Das können die Angler von der Küste aber sicher besser beurteilen.


----------



## Seele (19. Oktober 2022)

Das lässt aber doch noch lange nicht auf einen guten Bestand schließen, lediglich eine positive Entwicklung




MarkusZ schrieb:


> Wenn Du das so wahrnimmst. Kommt vermutlich auch auf die Kreise an, in denen man sich bewegt.


Ich sehe es halt live am Wasser wie mit den Fischen umgegangen wird. Teils um möglichst viel Publicity zu erzeugen oder einfach aus Unwissenheit. 



MarkusZ schrieb:


> Ein Lachs und dann Schluss wäre da evtl. besser.


Hab ich ja gesagt oben, ein Lachs und dann kein C&R mehr. Wobei man auch realistisch bleiben sollte, an nem Lachs ist in der Regel ne Menge dran. Bei EIGENgebrauch reicht das lange.


----------



## MarkusZ (20. Oktober 2022)

Seele schrieb:


> Ich sehe es halt live am Wasser wie mit den Fischen umgegangen wird


Persönliche Wahrnehmung, das habe ich ja geschrieben.

Ich würde auch nicht völlig ausschließen, dass Du insgesamt recht haben könntest.

Totzdem würde ich mir nicht zutrauen, alle Angler in Deutschland also auch die boardmember hier  pauschal abqualifizieren zu dürfen.

Bei den Lachsschleppern dürfte es weniger die Einstellung sein, sondern auch technische Gründe haben.

Trollingboot mit hoher Bordwand, Seegang, 12-Ender der erst eingeholt werden muss etc. etc.  .

Ob beim Versuch nen Zuchtlachs zu fangen dabei mehr Wildfische aus den gefährdten Flüssen verangelt/entnommen  würden als bei 1 Lachs und Schluss, wird von Thünen anders gesehen als vom DAFV und Bootsanglerclub.

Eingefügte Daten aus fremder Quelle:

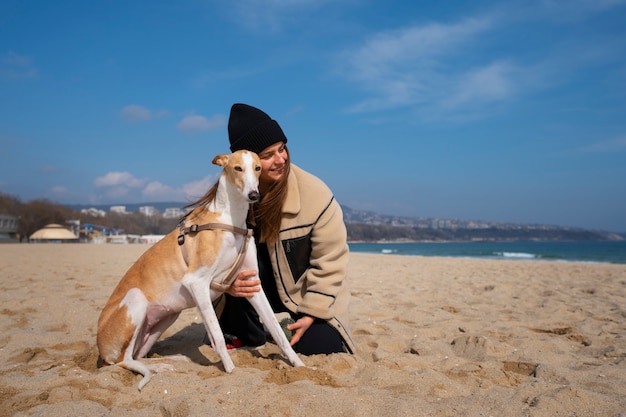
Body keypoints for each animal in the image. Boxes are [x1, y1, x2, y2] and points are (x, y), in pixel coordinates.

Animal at [95, 150, 304, 390]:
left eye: (258, 168)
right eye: (237, 168)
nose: (253, 195)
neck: (229, 219)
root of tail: (101, 351)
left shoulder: (252, 283)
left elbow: (277, 330)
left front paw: (299, 365)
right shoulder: (197, 282)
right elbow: (218, 336)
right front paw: (231, 372)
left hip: (166, 317)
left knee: (137, 357)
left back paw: (169, 362)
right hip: (136, 299)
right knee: (124, 360)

Ich tendiere da eher zu den Praktikern, aber das ist nur Gefühl.  Expertise hab ich mangels eigener Erfahrung da nicht.


----------



## Seele (20. Oktober 2022)

Das war natürlich auch nie so gemeint


MarkusZ schrieb:


> Totzdem würde ich mir nicht zutrauen, alle Angler in Deutschland also auch die boardmember hier pauschal abqualifizieren zu dürfen.


----------



## MarkusZ (20. Oktober 2022)

Seele schrieb:


> Das war natürlich auch nie so gemeint


Du bist wahrscheinlich nicht der einzige, der  Sachen schreibt, die er anders meint als sie klingen.


----------